Not even 30 yet, I’m an inveterate curmudgeon. I have been for many years. Case in point: Superhappydevhouse, a neat little party wherein a bunch of coder dorks come together and code and drink and for which I’ll be in town. It’s a chance to network and mingle with other coders, to share ideas, etc. If I were younger and unattached and idealistic, maybe I’d enjoy this. But the fact of the matter is that I’m actually sort of old for the industry, I do have family obligations (and I enjoy my family, so “obligations” isn’t really the right word), and I’m not idealistic. I enjoy doing much of the work I do, but it’s still work. I want generally to do it for eight or ten hours a day and then to do family stuff and read and sit on my ass.

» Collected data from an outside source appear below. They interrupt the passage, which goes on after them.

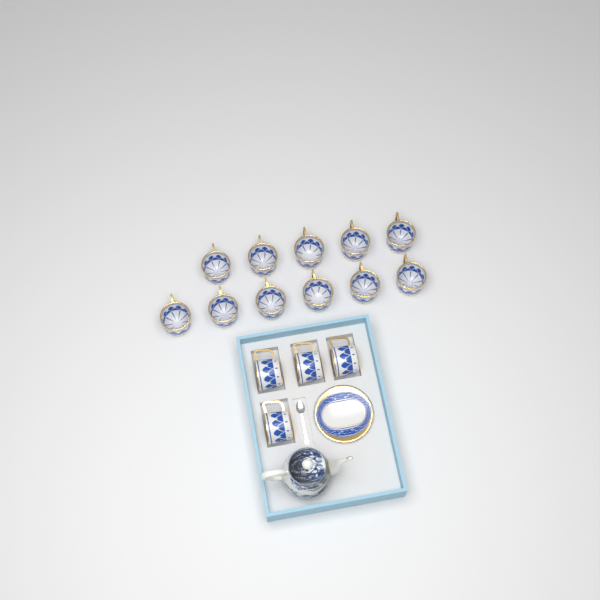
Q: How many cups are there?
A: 15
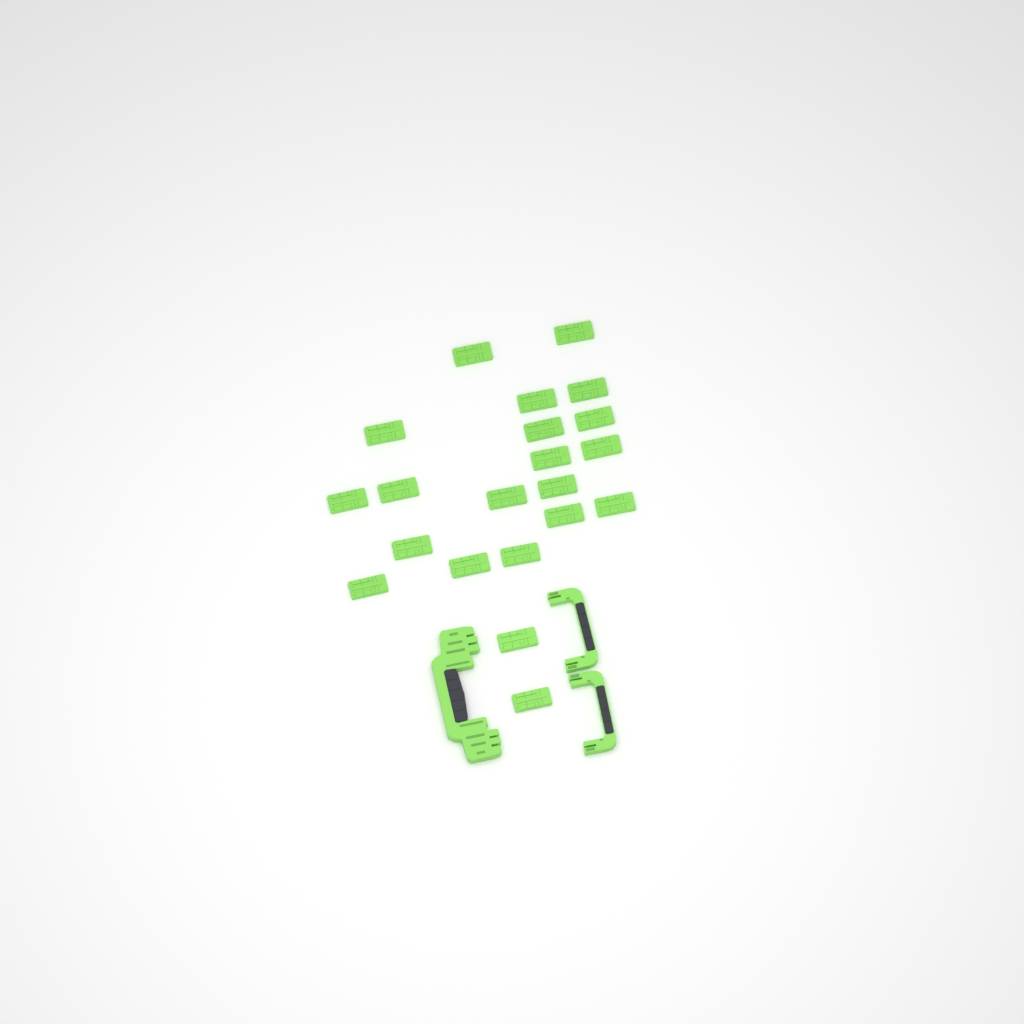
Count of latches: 21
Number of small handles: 2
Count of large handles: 1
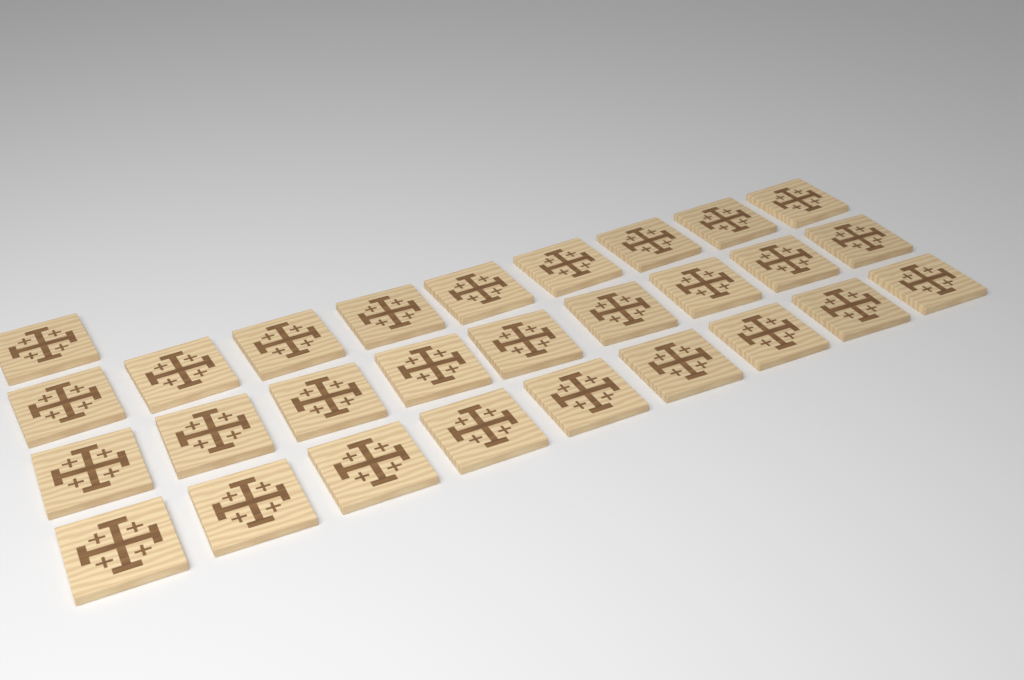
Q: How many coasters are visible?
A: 28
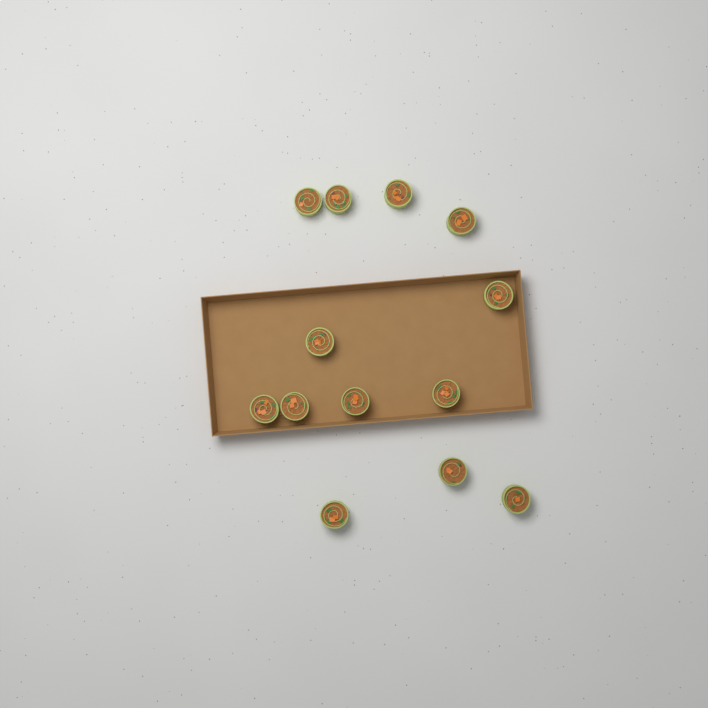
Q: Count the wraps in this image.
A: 13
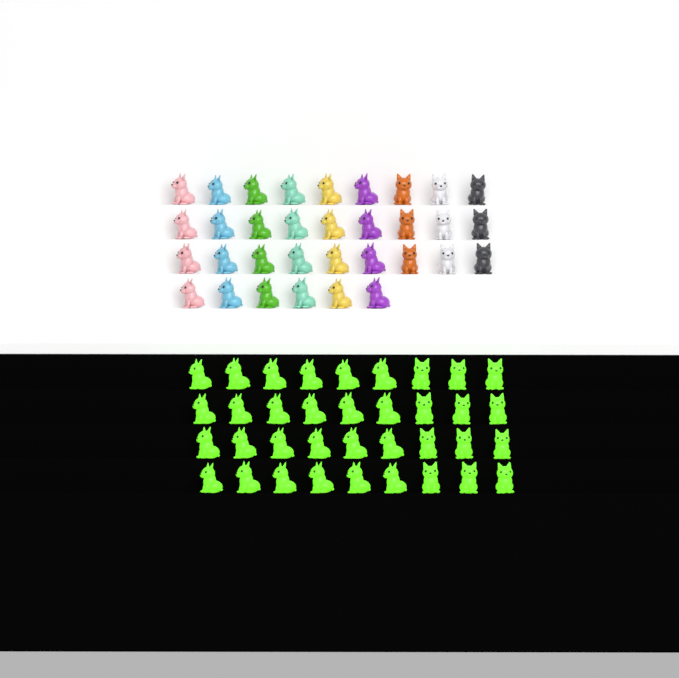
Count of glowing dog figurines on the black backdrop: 36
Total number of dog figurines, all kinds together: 69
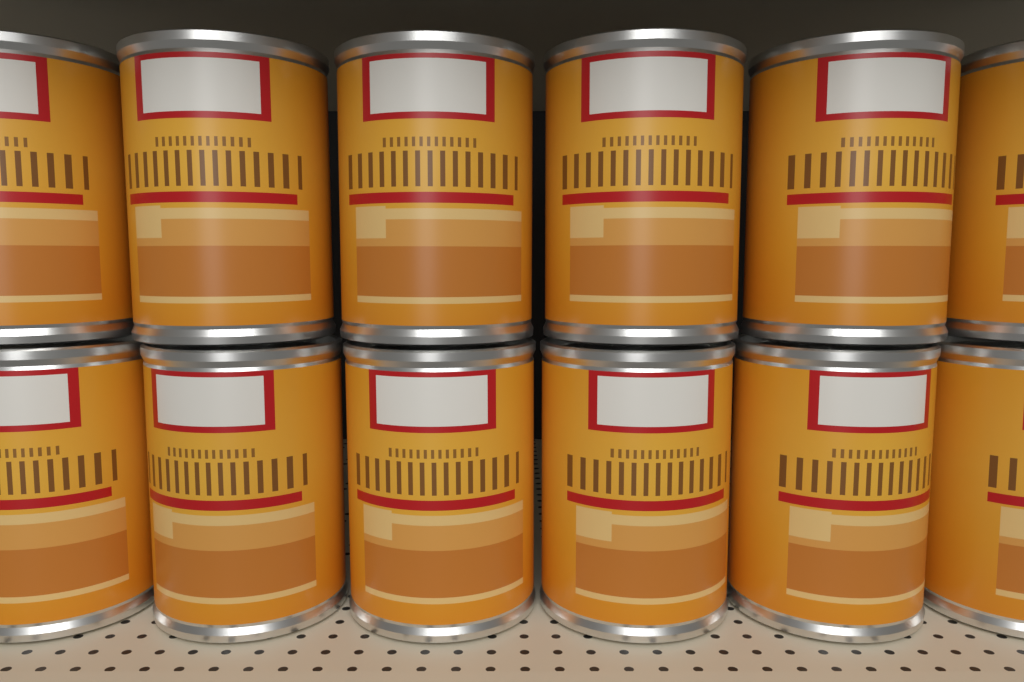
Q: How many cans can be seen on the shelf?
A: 12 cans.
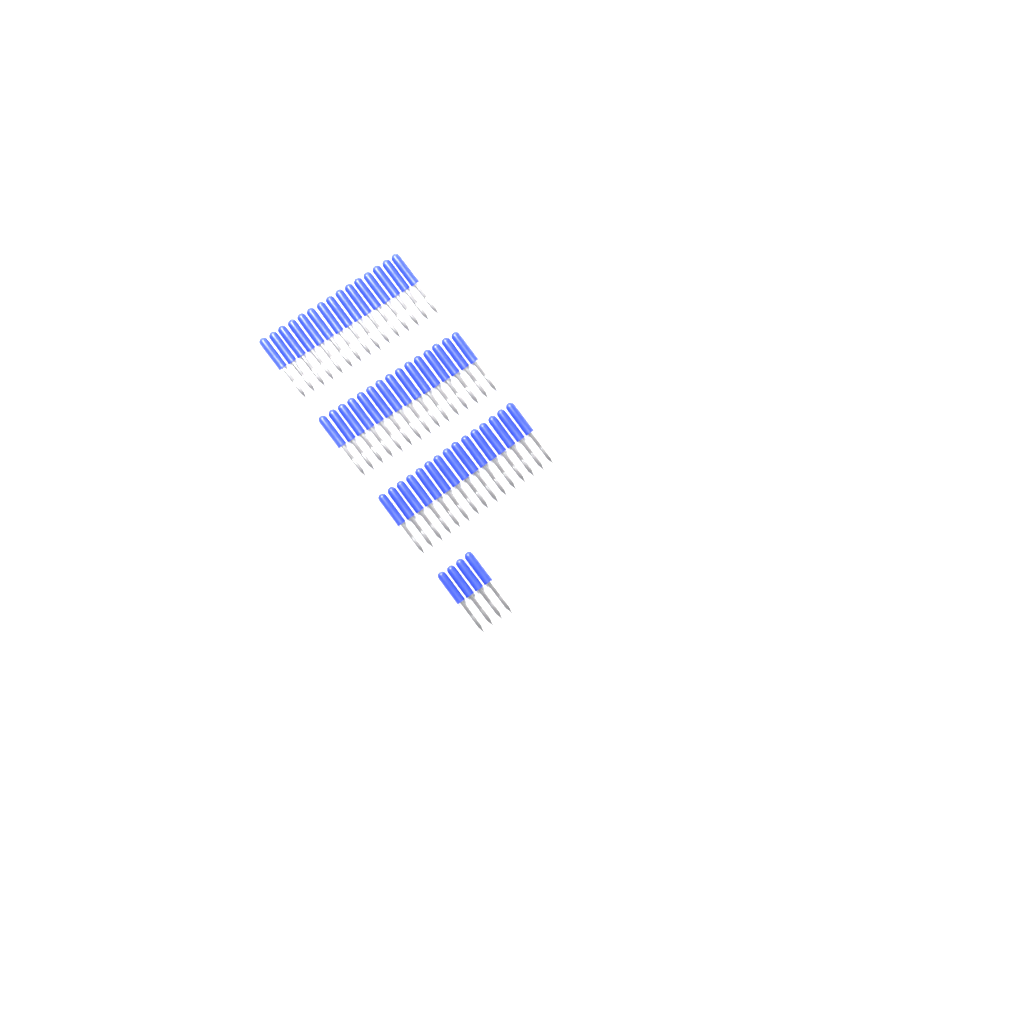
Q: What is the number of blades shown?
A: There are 49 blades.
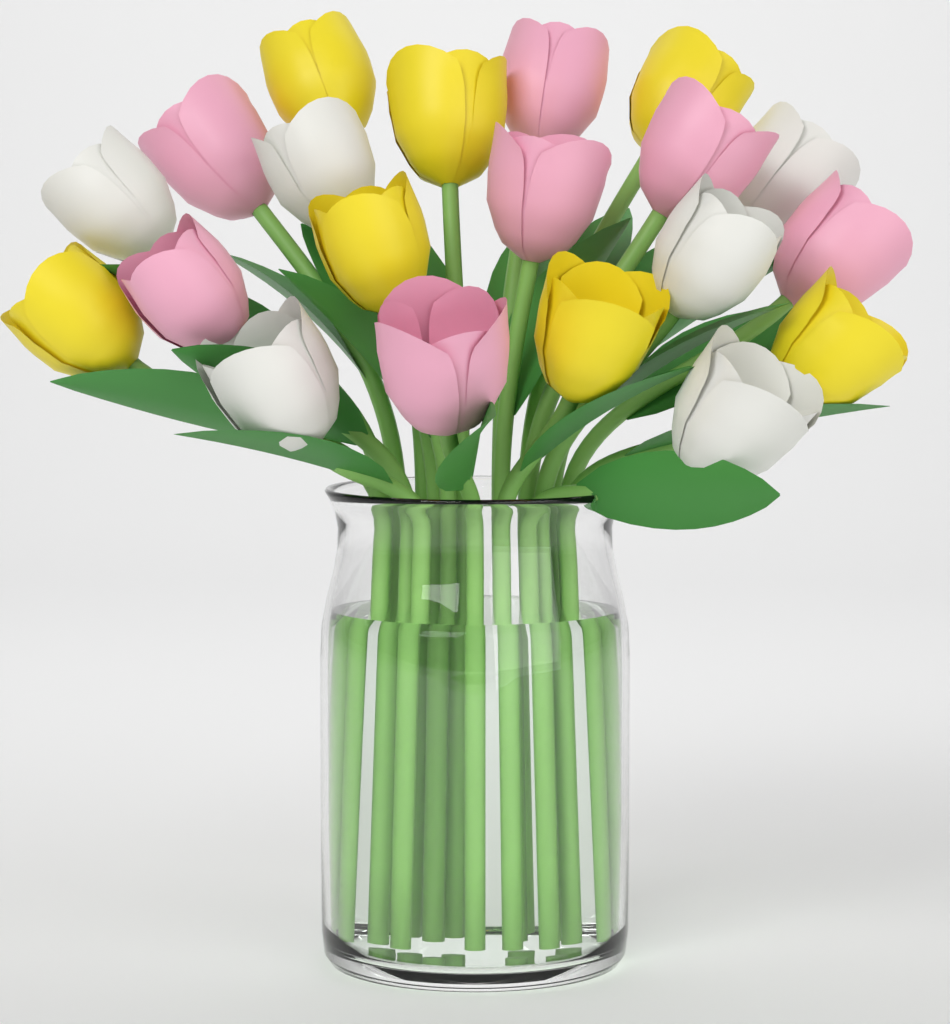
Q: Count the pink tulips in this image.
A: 7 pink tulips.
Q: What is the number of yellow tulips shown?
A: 7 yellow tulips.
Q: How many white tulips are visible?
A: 6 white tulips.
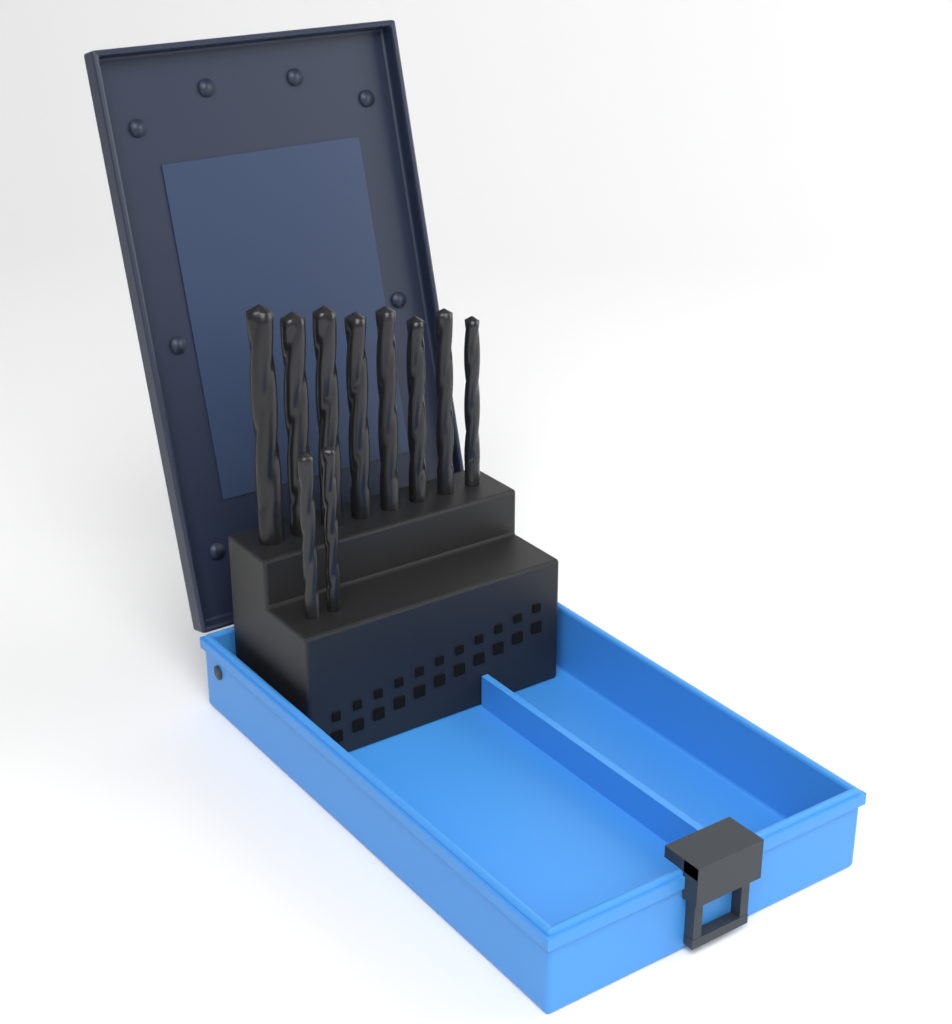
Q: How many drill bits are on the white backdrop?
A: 10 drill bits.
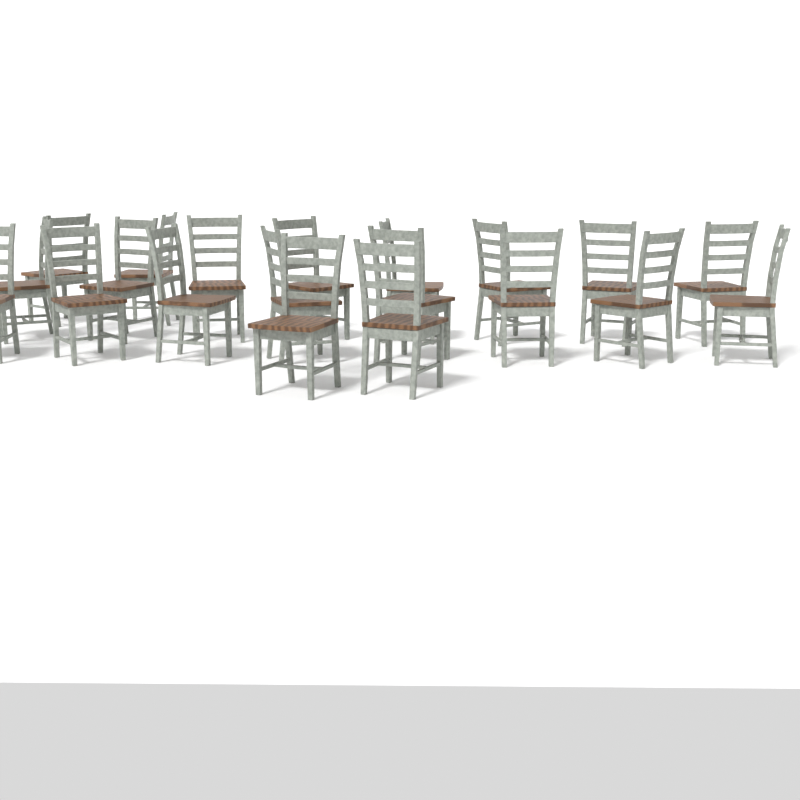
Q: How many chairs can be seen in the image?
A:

Of course, I’m away from my family for the week, so all I can really do is sit on my ass and read. And that’s not nearly as much fun outside the comfort of one’s own home. So I should go to this superhappydevhouse. I doubt I will, though. Another problem is that I’m sort of a fish out of water here, in part because I’m not so invested in changing the world by writing programs that I find things like superhappydevhouses particularly super or happy and in part because I don’t speak the language.

What I mean when I say that I don’t speak that language is that, while I know a good bit about the Web and about some bits of programming, I’ve never been so into it that I’d go out of my way to talk about any of it in a social setting. Generally speaking, I’m happy to perform my couple of daily programming tasks and then move on to the other things that concern me without casting a backward glance at the computer (except where the computer actually helps me to do my other tasks). What I find of the people I’m surrounded by out here in Silicon Valley for the week is that they’re obsessed with technology. They have the fancy cell phones that have features the cellular networks here in America don’t even support yet. They speak in acronyms and exchange knowing grins when they talk about the various inside jokes of the industry out here, and they’re all absurdly well-connected. They all seem to be prodigies. I can’t really connect with these people, though at times I wish I could. I don’t care about some of the latest technologies, and a lot of the acronyms fly right by me. I don’t know the industry pillars, and in fact I’m in awe of them. I feel often like an amateur astronomer having a chance to meet Einstein, except that I don’t care as much about what I do as an amateur astronomer does about what he does. It is a job for me and not a fun thing, though often I do think my job is fun.

But I don’t really fit in with the crowd for whom this stuff is especially important. And so I don’t know that I’d fit in at a superhappydevhouse. It’d be awkward for me, and forced. I’d feel like I was pretending. This all makes me feel like a curmudgeon.

The funny thing is that those close to me, I think, think I’m sort of tech savvy. Some of them look on me as I look on those who surround me out here in Silicon Valley. I’m a medium-to-large fish in the web-pond that is East Tennessee, but I’m guppy shit here in the seat of Web technology. It’s very demoralizing. It makes me want to to sit in the car in the garage with a hose in my mouth or just quit and maybe work at some menial task for the rest of my life. It’s at times like this that I wish really hard that someone rich would die and leave me lots of money.